Behavioral psychology approaches to stock market trading are among some of the more promising alternatives to EMH (and some investment strategies seek to exploit exactly such inefficiencies). But Nobel Laureate co-founder of the programme—Daniel Kahneman—announced his skepticism of investors beating the market: “They’re just not going to do it (beat the market). It’s just not going to happen.” Indeed defenders of EMH maintain that Behavioral Finance strengthens the case for EMH in that BF highlights biases in individuals and committees and not competitive markets. For example, one promiment finding in Behaviorial Finance is that individuals employ hyperbolic discounting. It is palpably true that bonds, mortgages, annuities and other similar financial instruments subject to competitive market forces do not. Any manifestation of hyperbolic discounting in the pricing of these obligations would invite arbitrage thereby quickly eliminating any vestige of individual biases. Similarly, diversification, derivative securities and other hedging strategies assuage if not eliminate potential mispricings from the severe risk-intolerance (loss aversion) of individuals underscored by behavioral finance. On the other hand, economists, behaviorial psychologists and mutual fund managers are drawn from the human population and are therefore subject to the biases that behavioralists showcase. By contrast, the price signals in markets are far less subject to individual biases highlighted by the Behavioral Finance programme. Richard Thaler has started a fund based on his research on cognitive biases. In a 2008 report he identified complexity and herd behavior as central to the global financial crisis of 2008.

Further empirical work has highlighted the impact transaction costs have on the concept of market efficiency, with much evidence suggesting that any anomalies pertaining to market inefficiencies are the result of a cost benefit analysis made by those willing to incur the cost of acquiring the valuable information in order to trade on it. Additionally the concept of liquidity is a critical component to capturing “inefficiencies” in tests for abnormal returns. Any test of this proposition faces the joint hypothesis problem, where it is impossible to ever test for market efficiency, since to do so requires the use of a measuring stick against which abnormal returns are compared – one cannot know if the market is efficient if one does not know if a model correctly stipulates the required rate of return.

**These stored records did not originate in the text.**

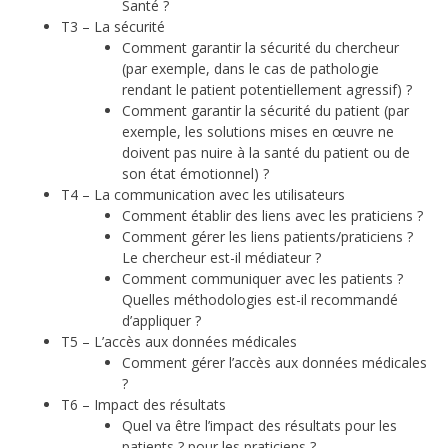
Santé ?
T3 – La sécurité
Comment garantir la sécurité du chercheur
(par exemple, dans le cas de pathologie
rendant le patient potentiellement agressif) ?
Comment garantir la sécurité du patient (par
exemple, les solutions mises en œuvre ne
doivent pas nuire à la santé du patient ou de
son état émotionnel) ?
T4 – La communication avec les utilisateurs
Comment établir des liens avec les praticiens ?
Comment gérer les liens patients/praticiens ?
Le chercheur est-il médiateur ?
Comment communiquer avec les patients ?
Quelles méthodologies est-il recommandé
d’appliquer ?
T5 – L’accès aux données médicales
Comment gérer l’accès aux données médicales
?
T6 – Impact des résultats
Quel va être l’impact des résultats pour les
patients ? pour les praticiens ?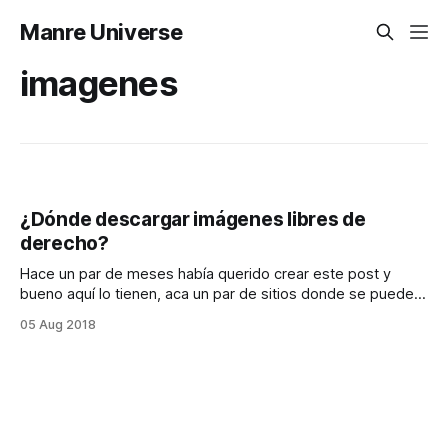
Manre Universe
imagenes
¿Dónde descargar imágenes libres de
derecho?
Hace un par de meses había querido crear este post y
bueno aquí lo tienen, aca un par de sitios donde se pueden
descargar imágenes libres de derecho. *
05 Aug 2018
https://pixabay.com * https://www.pexels.com *
https://unsplash.com * http://finda.photo *
https://gratisography.com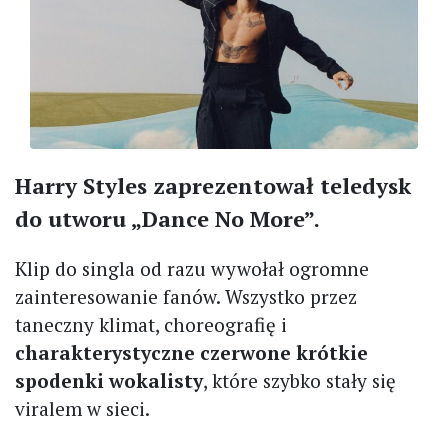
Harry Styles zaprezentował teledysk
do utworu „Dance No More”.
Klip do singla od razu wywołał ogromne
zainteresowanie fanów. Wszystko przez
taneczny klimat, choreografię i
charakterystyczne czerwone krótkie
spodenki wokalisty
, które szybko stały się
viralem w sieci.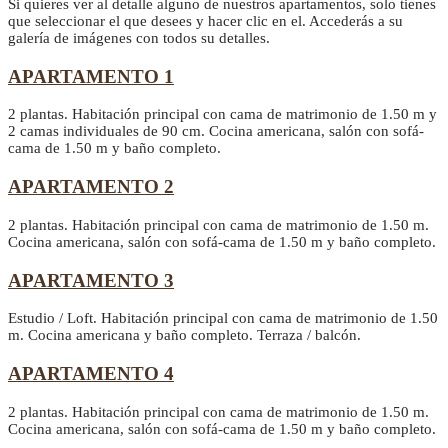
Si quieres ver al detalle alguno de nuestros apartamentos, solo tienes
que seleccionar el que desees y hacer clic en el. Accederás a su
galería de imágenes con todos su detalles.
APARTAMENTO 1
2 plantas. Habitación principal con cama de matrimonio de 1.50 m y
2 camas individuales de 90 cm. Cocina americana, salón con sofá-
cama de 1.50 m y baño completo.
APARTAMENTO 2
2 plantas. Habitación principal con cama de matrimonio de 1.50 m.
Cocina americana, salón con sofá-cama de 1.50 m y baño completo.
APARTAMENTO 3
Estudio / Loft. Habitación principal con cama de matrimonio de 1.50
m. Cocina americana y baño completo. Terraza / balcón.
APARTAMENTO 4
2 plantas. Habitación principal con cama de matrimonio de 1.50 m.
Cocina americana, salón con sofá-cama de 1.50 m y baño completo.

Consequently, a situation arises where either the asset pricing model is incorrect or the market is inefficient, but one has no way of knowing which is the case.

A key work on random walk was done in the late 1980s by Profs. Andrew Lo and Craig MacKinlay; they effectively argue that a random walk does not exist, nor ever has. Their paper took almost two years to be accepted by academia and in 2001 they published “A Non-random Walk Down Wall St.” which explained the paper in layman’s terms.